GIVEN ENTRIES Start Marker

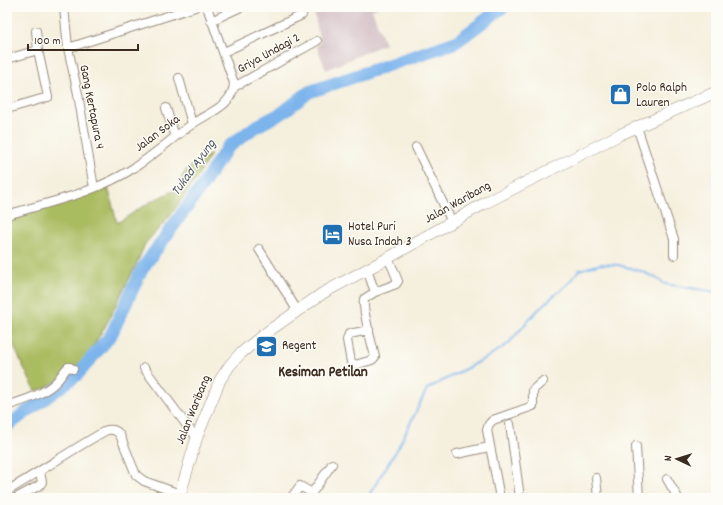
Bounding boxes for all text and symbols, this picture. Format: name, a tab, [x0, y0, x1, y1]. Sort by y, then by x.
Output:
scale bar	[28, 26, 138, 52]
street label: Griya Undagi 2	[234, 29, 304, 79]
text: 100 m	[34, 33, 61, 50]
street label: Gang Kertapura 4	[74, 63, 108, 151]
place label: Polo Ralph Lauren	[636, 79, 687, 113]
shop icon: Polo Ralph Lauren	[608, 82, 634, 108]
street label: Jalan Soka	[132, 110, 185, 157]
water label: Tukad Ayung	[167, 135, 222, 200]
street label: Jalan Waribang	[421, 177, 495, 229]
place label: Hotel Puri Nusa Indah 3	[348, 218, 412, 252]
hotel icon: Hotel Puri Nusa Indah 3	[320, 221, 346, 247]
school or university icon: Regent	[253, 333, 279, 359]
place label: Regent	[282, 337, 316, 356]
district label: Kesiman Petilan	[278, 362, 368, 384]
street label: Jalan Waribang	[171, 372, 217, 447]
north arrow	[657, 439, 697, 479]
text: N	[661, 455, 677, 462]

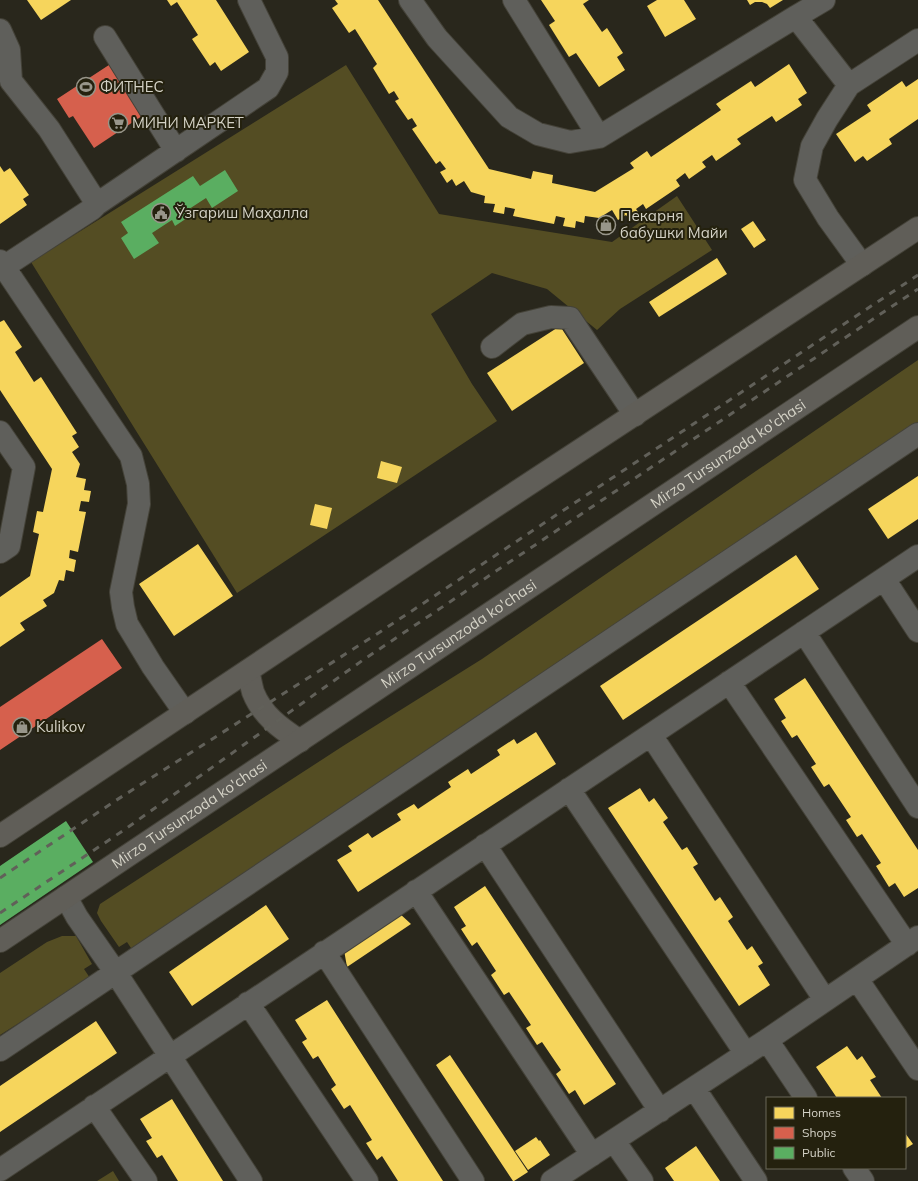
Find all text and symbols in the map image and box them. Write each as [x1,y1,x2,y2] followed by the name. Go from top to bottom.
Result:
[75,76,97,98] sports icon: ФИТНЕС
[100,77,164,96] place label: ФИТНЕС
[107,112,129,134] supermarket icon: МИНИ МАРКЕТ
[132,113,244,132] place label: МИНИ МАРКЕТ
[150,202,172,224] public building icon: Ўзгариш Маҳалла
[174,203,309,222] place label: Ўзгариш Маҳалла
[620,206,728,242] place label: Пекарня бабушки Майи
[595,214,617,236] shop icon: Пекарня бабушки Майи
[647,395,809,512] street label: Mirzo Tursunzoda ko'chasi
[377,575,540,692] street label: Mirzo Tursunzoda ko'chasi
[11,716,33,738] shop icon: Kulikov
[36,717,85,736] place label: Kulikov
[108,755,271,873] street label: Mirzo Tursunzoda ko'chasi
[766,1097,906,1169] legend
[802,1105,841,1120] text: Homes
[802,1125,837,1140] text: Shops
[802,1145,836,1160] text: Public

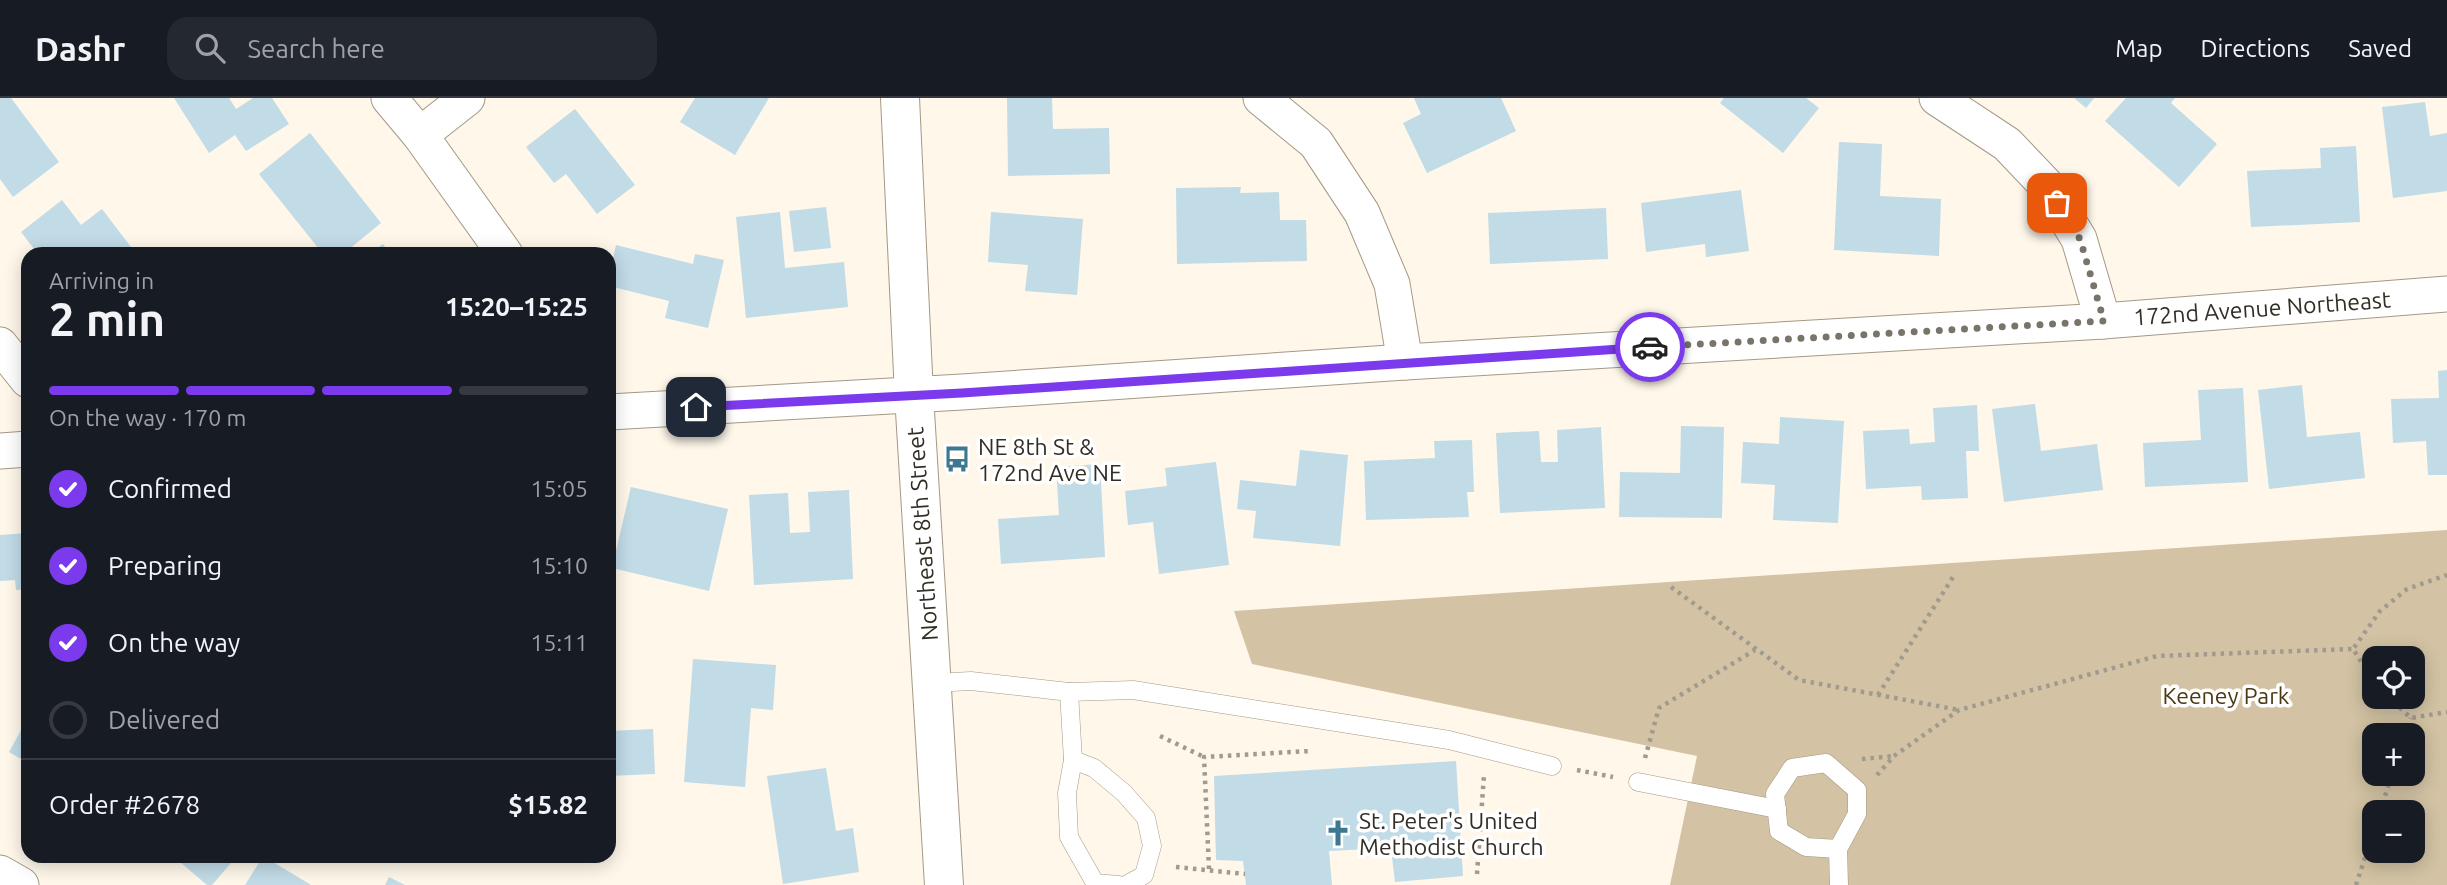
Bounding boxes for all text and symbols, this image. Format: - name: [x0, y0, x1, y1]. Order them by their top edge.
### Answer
- search box: [167, 17, 657, 80]
- icon: search: [191, 29, 229, 67]
- text: Dashr: [35, 30, 125, 67]
- text: Search here: [247, 34, 385, 63]
- text: Map: [2115, 35, 2162, 62]
- text: Directions: [2200, 35, 2310, 62]
- text: Saved: [2348, 35, 2412, 62]
- pin: [2027, 173, 2087, 233]
- icon: bag: [2038, 184, 2076, 222]
- text: Arriving in: [49, 268, 154, 293]
- street label: 172nd Avenue Northeast: [2133, 287, 2391, 329]
- text: 15:20–15:25: [445, 292, 588, 321]
- text: 2 min: [49, 293, 165, 345]
- courier: [1615, 312, 1685, 382]
- icon: car: [1631, 328, 1669, 366]
- pin: [666, 377, 726, 437]
- icon: home: [677, 388, 715, 426]
- text: On the way · 170 m: [49, 405, 246, 430]
- street label: Northeast 8th Street: [902, 426, 942, 642]
- place label: NE 8th St & 172nd Ave NE: [978, 434, 1122, 485]
- bus stop icon: NE 8th St & 172nd Ave NE: [942, 444, 972, 474]
- icon: check: [49, 470, 87, 508]
- text: Confirmed: [108, 474, 232, 503]
- text: 15:05: [530, 476, 588, 501]
- icon: check: [49, 547, 87, 585]
- text: Preparing: [108, 551, 222, 580]
- text: 15:10: [530, 553, 588, 578]
- icon: check: [49, 624, 87, 662]
- text: On the way: [108, 628, 240, 657]
- text: 15:11: [530, 630, 588, 655]
- map controls: [2362, 646, 2425, 863]
- button: locate: [2362, 646, 2425, 709]
- park label: Keeney Park: [2163, 683, 2290, 708]
- text: Delivered: [108, 705, 220, 734]
- button: +: [2362, 723, 2425, 786]
- text: Order #2678: [49, 790, 200, 819]
- text: $15.82: [508, 790, 588, 819]
- button: −: [2362, 800, 2425, 863]
- place label: St. Peter's United Methodist Church: [1359, 808, 1544, 859]
- church icon: St. Peter's United Methodist Church: [1323, 818, 1353, 848]

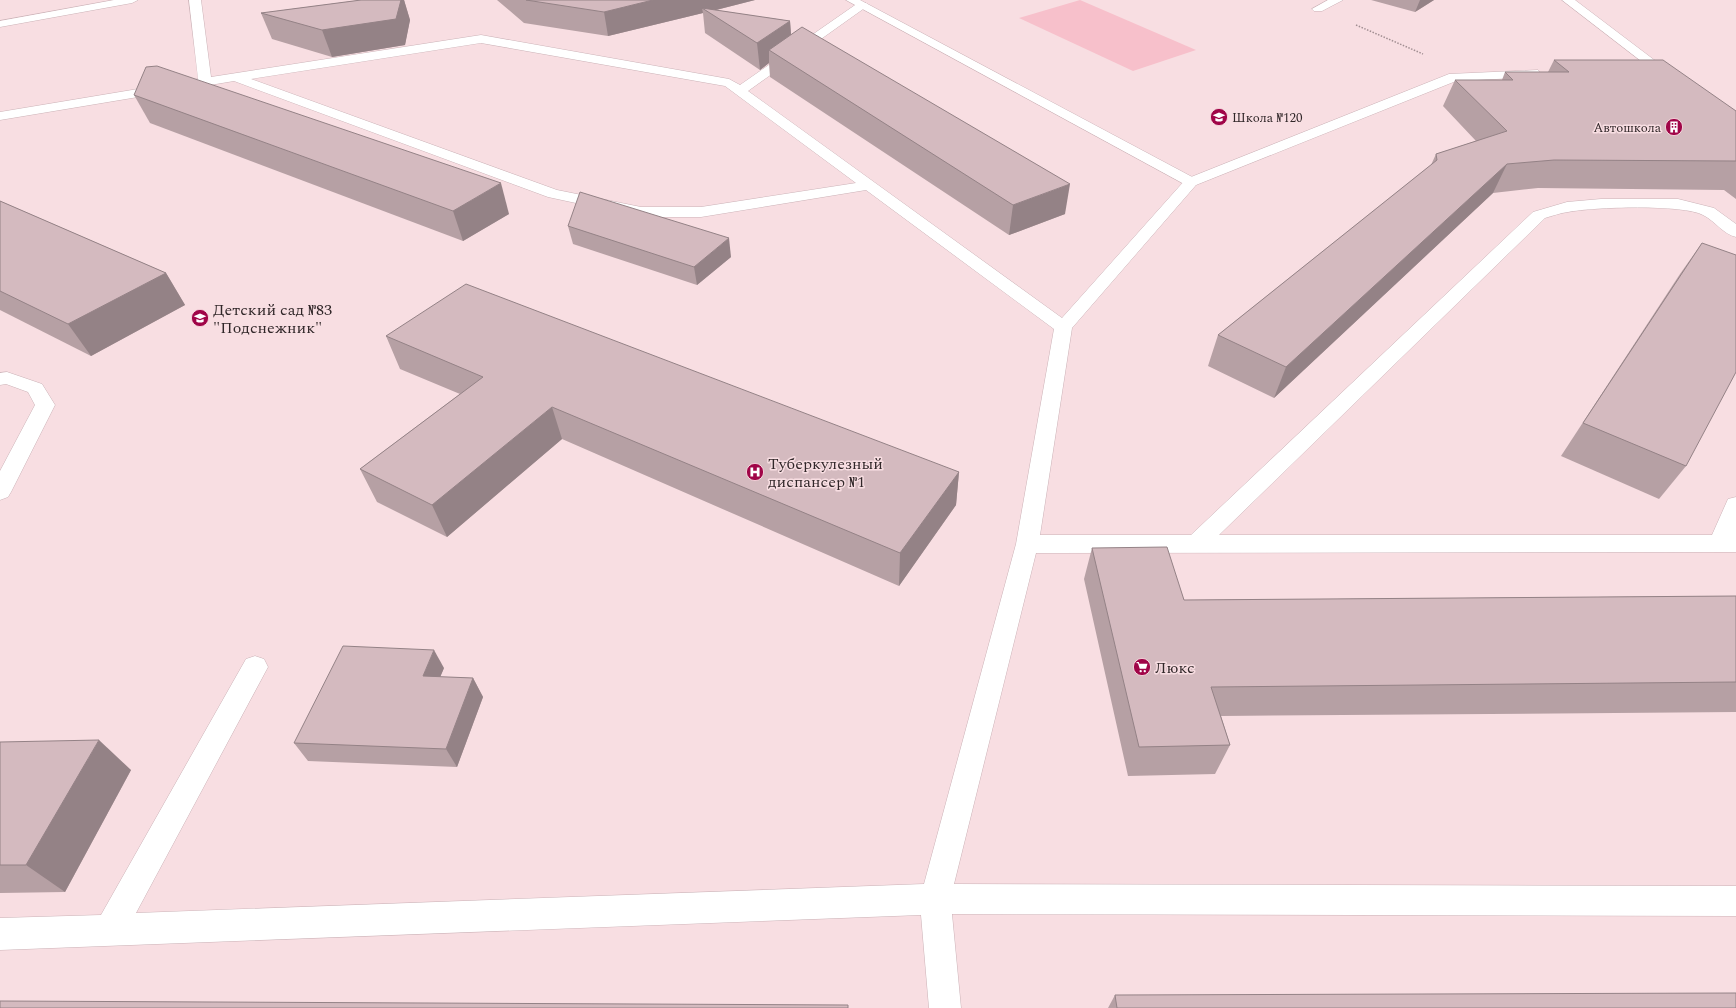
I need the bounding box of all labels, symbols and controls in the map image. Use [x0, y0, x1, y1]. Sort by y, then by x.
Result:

GIVEN ENTRIES End Marker

- [EXERCISE PROMPT]
From the records above, copy each line in which the string "boxes" occurs.

- [RESULT]
Bounding boxes for all text and symbols, this picture. Format: name, a tab, [x0, y0, x1, y1]. Sort by y, then by x.
Bounding boxes for all text and symbols, this image. Format: - name: [x0, y0, x1, y1]. Order them by their top edge.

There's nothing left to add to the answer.